I can’t wait to see what the rest of the week brings. I have a feeling it will be one of the best weeks ever!
I am going to need some earplugs though.
Posted by Brenda at 11:12 AM 3 comments
Friday, July 10, 2009
Single Parenting = Losing Your Mind
I think I am losing it:
I keep calling my cat (Nekay) Welansa.
I keep calling my daughter (Welansa) Nekay.
I took Welansa to the sitter without a diaper.
I combed my hair and went to work only to find there was still a roller in my hair.
I have looked franticly for keys that were found in the cat’s toy basket (I put them there)
I have freaked out over loosing a cell phone that I put in the dashboard of my car 15minutes prior
I have gone to a room to look for something and forgot what I was looking for.
I put shoes on Welansa that were the same but different sizes
I have forgotten on many occasions where I parked my car.
I have taken the right train but in the wrong direction.
And finally drum roll please…. I have forgotten my age at times. I literally have to do the math.
Please don’t judge me but continue to love and pray for me. A maid, cook, washer and dryer in my apartment, Idris Elba and 10 additional hours in the day would help too.
Posted by Brenda at 9:35 AM 7 comments
Wednesday, July 8, 2009
Tuesday, July 7, 2009
My Girl Gives me Strength
Over the past 6 weeks I had two non-envasive, nerve racking, uncomfortable, and at times painful procedures. On both occasions the doctors explained exactly what would happen. However, telling me something and experiencing it for myself is TWO SEPARATE THINGS. During the first procedure I almost told the doctor to stop because I was ready to leave. I had enough. It was then that I thought about my girl. I had to be strong. I had to complete the test. I am a mother now and I have to take care of my business. I am responsible for another human being so I have to make sure that my body is healthy. I pictured her face and kept affirming I can do this, I can do this. Welansa needs me. I can do this.

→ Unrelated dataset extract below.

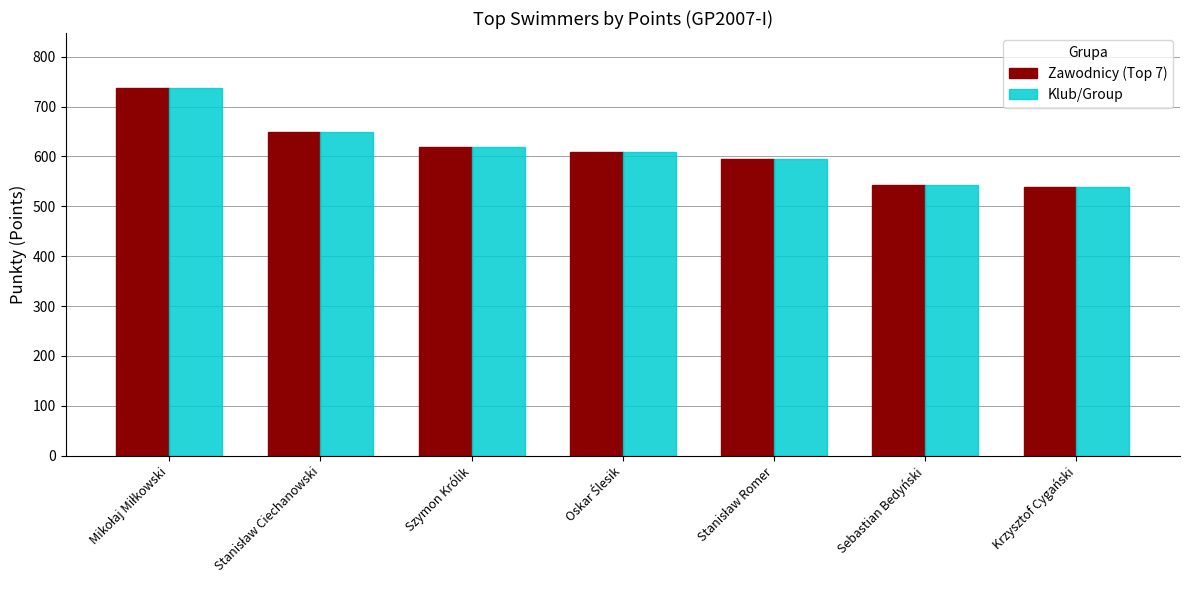

What is the maximum value for Zawodnicy (Top 7)?

737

Today I went for the 2nd test. All was well until the doctor steps in the room and the technician begins to instruct him step by step on what should be done. Are you serious? What the %^&? The people in the room don’t know me. Do they realize I don’t have time for incompetence. I have a little girl at home who needs me and depends on me. She has already lost one mother and I will be d$&^ if she looses another mother. I am ready to get up and tell the medical staff to get me someone who knows what they are doing. Again I am ready to leave. It was then I thought about my girl. I had to be strong. I had to complete the test. I am a mother now and I have to take care of my business. I am responsible for another human being so I have to make sure that my body is healthy. I pictured her face and kept affirming I can do this, I can do this. Welansa needs me. I can do this.
Before I picked my girl up I stopped by the store and bought a Cherry Pepsi, Cheese Doodles, and a Dove candy bar. Hey I deserved a fix. When I picked my girl up from the sitter in true fashion she was excited to see me and started calling “mommy, mommy, mommy”. I knew in that moment she was my strength when I could not be strong for myself.